Using Anomaly Detection

In performance monitoring, you can place thresholds on metrics to determine if a Db2 thread is using an excessive amount of resources. For example, you might set up thresholds on metrics such as CPU time, Elapsed Time, and Get Pages. The problem with setting such thresholds though is how do you determine what is normal and what is truly an error that needs attention.

For a CICS transaction to use less than 5 seconds of Db2 Elapsed time and setting a threshold to detect larger values makes sense. But what about a batch program? Its CPU Time, Elapsed Time and Get Pages will probably be much larger. You want to trigger an exception if a specific CICS transaction is running too long, but you do not want an exception condition to trigger for a batch program that is expected to run for a long time.

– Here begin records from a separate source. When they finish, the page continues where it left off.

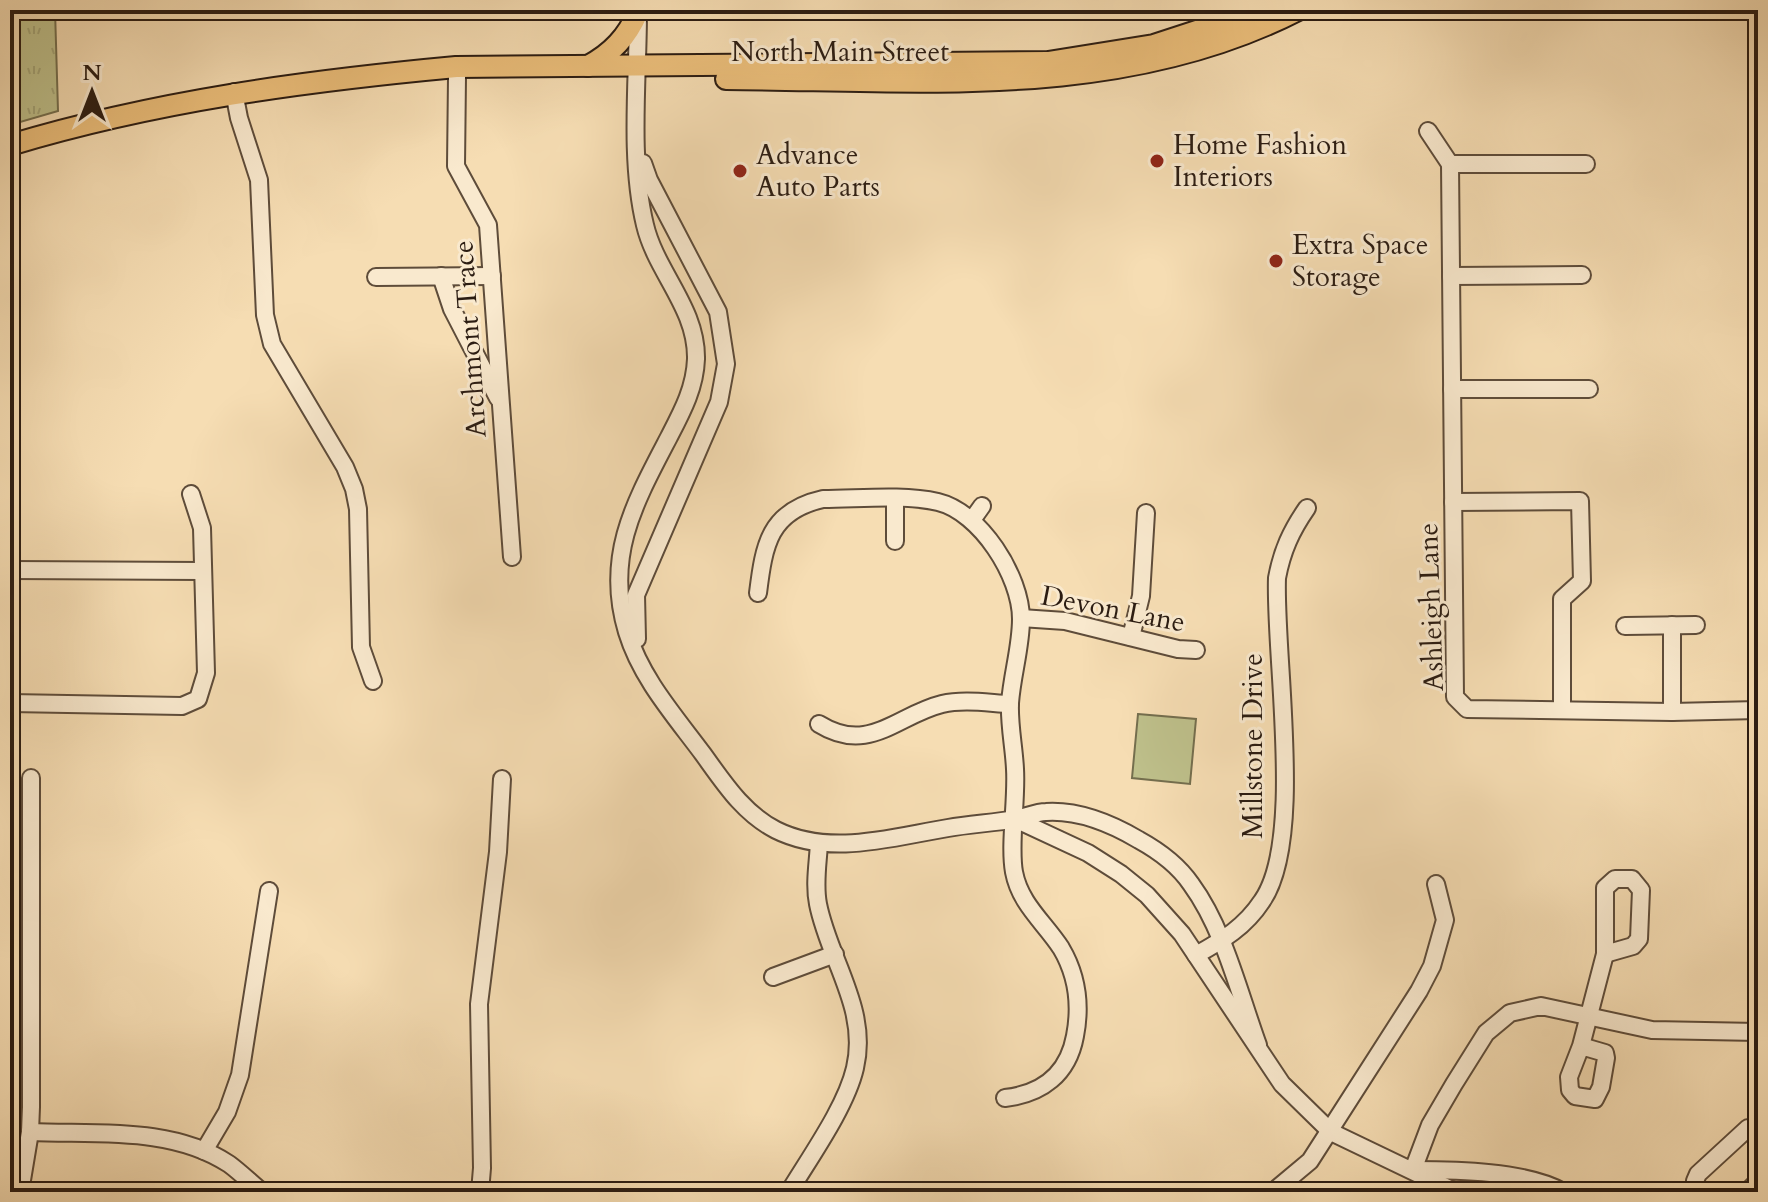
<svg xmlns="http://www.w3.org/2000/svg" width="1768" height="1202" viewBox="0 0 1768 1202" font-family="Cardo,serif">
<defs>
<pattern id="grass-tufts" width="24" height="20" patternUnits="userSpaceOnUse" patternTransform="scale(2)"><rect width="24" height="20" fill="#bec08b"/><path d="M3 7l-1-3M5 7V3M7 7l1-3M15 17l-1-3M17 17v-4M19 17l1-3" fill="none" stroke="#a3a477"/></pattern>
</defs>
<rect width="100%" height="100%" fill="#f6ddb3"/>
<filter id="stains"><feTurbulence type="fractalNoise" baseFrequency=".0025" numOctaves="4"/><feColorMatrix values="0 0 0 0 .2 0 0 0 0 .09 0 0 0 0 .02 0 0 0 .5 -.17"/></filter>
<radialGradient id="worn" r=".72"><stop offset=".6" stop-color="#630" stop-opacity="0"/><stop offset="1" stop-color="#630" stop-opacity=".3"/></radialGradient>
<path fill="url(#grass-tufts)" stroke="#746e4e" stroke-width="2" d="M 10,10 L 55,10 L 58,111 L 10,125 Z"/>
<path fill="#bec08b" stroke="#746e4e" stroke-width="2" d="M 1138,714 L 1196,719 L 1190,784 L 1132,778 Z"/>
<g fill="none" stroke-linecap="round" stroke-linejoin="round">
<defs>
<g id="minor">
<path d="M 638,12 C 638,79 629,159 645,225 C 656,272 697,308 696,359 C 695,388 682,412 669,437 C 635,502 604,556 627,632 C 641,678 674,715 703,754 C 724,783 743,813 776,830 C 830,857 892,837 948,828 C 970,824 993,823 1016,819 C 1026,817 1036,812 1046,812 C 1078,810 1112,824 1139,840 C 1159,851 1178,865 1191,884 C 1224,929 1239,993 1258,1045"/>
<path d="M 457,77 L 456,166 L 488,225 L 512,557"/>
<path d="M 234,92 L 239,118 L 259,180 L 265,315 L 272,344 L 345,467 L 354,489 L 358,509 L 361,647 L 373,681"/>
<path d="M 1428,131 L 1450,164 L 1455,697 L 1467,709 L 1672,712 L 1758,710"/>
<path d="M 1450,164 L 1586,164"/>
<path d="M 441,276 L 452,309 L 498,398"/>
<path d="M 1451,276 L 1582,275"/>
<path d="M 376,277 L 492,276"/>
<path d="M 1452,389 L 1589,389"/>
<path d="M 1453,502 L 1580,501 L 1582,581 L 1562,599 L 1562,710"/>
<path d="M 972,520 L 982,506"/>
<path d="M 895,541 L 895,499"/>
<path d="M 10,570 L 202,571"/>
<path d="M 758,593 C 764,545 769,511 823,499 C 859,499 902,494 938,502 C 980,512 1021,576 1021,619 C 1021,647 1012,675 1010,703 C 1009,725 1014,747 1015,769 C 1017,800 1009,844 1014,872 C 1020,904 1044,922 1061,948 C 1077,975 1081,1005 1075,1036 C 1068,1074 1042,1094 1005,1098"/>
<path d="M 1021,618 L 1065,621 L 1178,649 L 1196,650"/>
<path d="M 1625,626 L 1696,625"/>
<path d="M 1131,637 L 1141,596 L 1146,513"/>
<path d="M 637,639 L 636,595 L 719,402 L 726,364 L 718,312 L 649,180 L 643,163"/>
<path d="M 10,703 L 182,706 L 198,699 L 206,673 L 202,528 L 191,494"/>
<path d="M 1672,712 L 1672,625"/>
<path d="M 819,724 C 869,755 897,715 942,704 C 963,699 988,703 1010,704"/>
<path d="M 1015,819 L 1088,853 L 1121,874 L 1147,895 L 1182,934 L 1282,1084 L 1331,1132 L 1456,1192"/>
<path d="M 1615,879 L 1632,879 L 1641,890 L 1639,939 L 1633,946 L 1605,954 L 1605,888 Z"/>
<path d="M 1196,955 C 1223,940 1245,927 1262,901 C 1305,840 1274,656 1277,578 C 1282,551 1291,531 1307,508"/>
<path d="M 773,977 L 835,954"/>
<path d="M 1581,1046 L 1605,1053 L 1606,1058 L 1601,1087 L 1595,1099 L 1575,1096 L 1570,1090 L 1569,1077 L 1581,1046 L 1605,954"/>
<path d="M 30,1132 C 96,1135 171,1126 229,1164 C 240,1172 251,1183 262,1192"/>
<path d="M 204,1151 L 227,1112 L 240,1075 L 269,891"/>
<path d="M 1413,1170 L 1430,1125 L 1454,1084 L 1486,1033 L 1510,1013 L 1541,1006 L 1652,1030 L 1758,1032"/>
<path d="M 1414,1170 C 1456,1170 1526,1171 1563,1192"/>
<path d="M 20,1192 L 30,1132 L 31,1107 L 31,778"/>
<path d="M 480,1192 L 482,1168 L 479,1004 L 498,852 L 502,779"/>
<path d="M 789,1192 C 810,1157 846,1107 855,1068 C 869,1009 829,960 818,904 C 814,884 818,863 819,843"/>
<path d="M 1265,1192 L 1274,1191 L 1310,1161 L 1419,991 L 1432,966 L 1445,920 L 1436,884"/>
<path d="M 1700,1192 L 1695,1181 L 1698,1174 L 1748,1128 L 1758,1128"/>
<path d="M 1747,1192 L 1758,1181"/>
</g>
<g id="major">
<path d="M 588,66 C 612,53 627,37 638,12"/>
<path d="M 726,79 C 918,80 1121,101 1298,10"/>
<path d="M 10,145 C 156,101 305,81 456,67 L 1048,62 L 1154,45 L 1261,10"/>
</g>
</defs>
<use href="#minor" stroke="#5e4c3a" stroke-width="20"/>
<use href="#major" stroke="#2b1c12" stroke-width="24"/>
<use href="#minor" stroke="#f9e9ce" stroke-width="16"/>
<use href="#major" stroke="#ebbe7a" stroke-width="20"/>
</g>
<g fill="#8f2418" stroke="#f9e9ce" stroke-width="3">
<circle cx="1157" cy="161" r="8"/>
<circle cx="740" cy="171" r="8"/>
<circle cx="1276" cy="261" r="8"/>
</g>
<g text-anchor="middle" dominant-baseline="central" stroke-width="6" stroke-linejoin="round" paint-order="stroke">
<g font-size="28" fill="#2b1c12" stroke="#f9e9ce">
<text x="840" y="52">North Main Street</text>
<text transform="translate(470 339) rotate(-94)">Archmont Trace</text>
<text transform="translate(1431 607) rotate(-92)">Ashleigh Lane</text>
<text transform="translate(1113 609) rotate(11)">Devon Lane</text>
<text transform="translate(1253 746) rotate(-90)">Millstone Drive</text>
</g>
<g font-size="28" fill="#2b1c12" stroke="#f9e9ce" text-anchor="start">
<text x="1173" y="145">Home Fashion<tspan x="1173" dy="32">Interiors</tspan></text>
<text x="756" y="155">Advance<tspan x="756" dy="32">Auto Parts</tspan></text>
<text x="1292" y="245">Extra Space<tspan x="1292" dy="32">Storage</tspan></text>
</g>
</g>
<rect width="1768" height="1202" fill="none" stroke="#f6ddb3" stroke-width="40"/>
<rect x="12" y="12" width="1744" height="1178" fill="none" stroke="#2b1c12" stroke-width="4"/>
<rect x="20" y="20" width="1728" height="1162" fill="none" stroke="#2b1c12" stroke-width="2"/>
<g transform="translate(92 92)" stroke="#f9e9ce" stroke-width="6" paint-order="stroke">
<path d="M0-6L14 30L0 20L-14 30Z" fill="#2b1c12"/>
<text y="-12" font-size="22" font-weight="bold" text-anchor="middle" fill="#2b1c12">N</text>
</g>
<rect width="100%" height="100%" filter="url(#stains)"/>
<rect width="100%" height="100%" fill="url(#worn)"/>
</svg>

This is where machine learning and artificial intelligence for Anomaly Detection is valuable. Machine learning and artificial intelligence mean that OMEGAMON for Db2® PE has an initial learning period where metrics of thread executions grouped by specific Thread Identity fields are recorded.

Once the initial learning period is complete then Db2 threads that match the execution group are measured against previously learned metrics to look for anomalies. An anomaly is a thread that is outside the learned range by greater than the tolerance value. Learning continues if the value is within a reasonable range based on the discard tolerance value.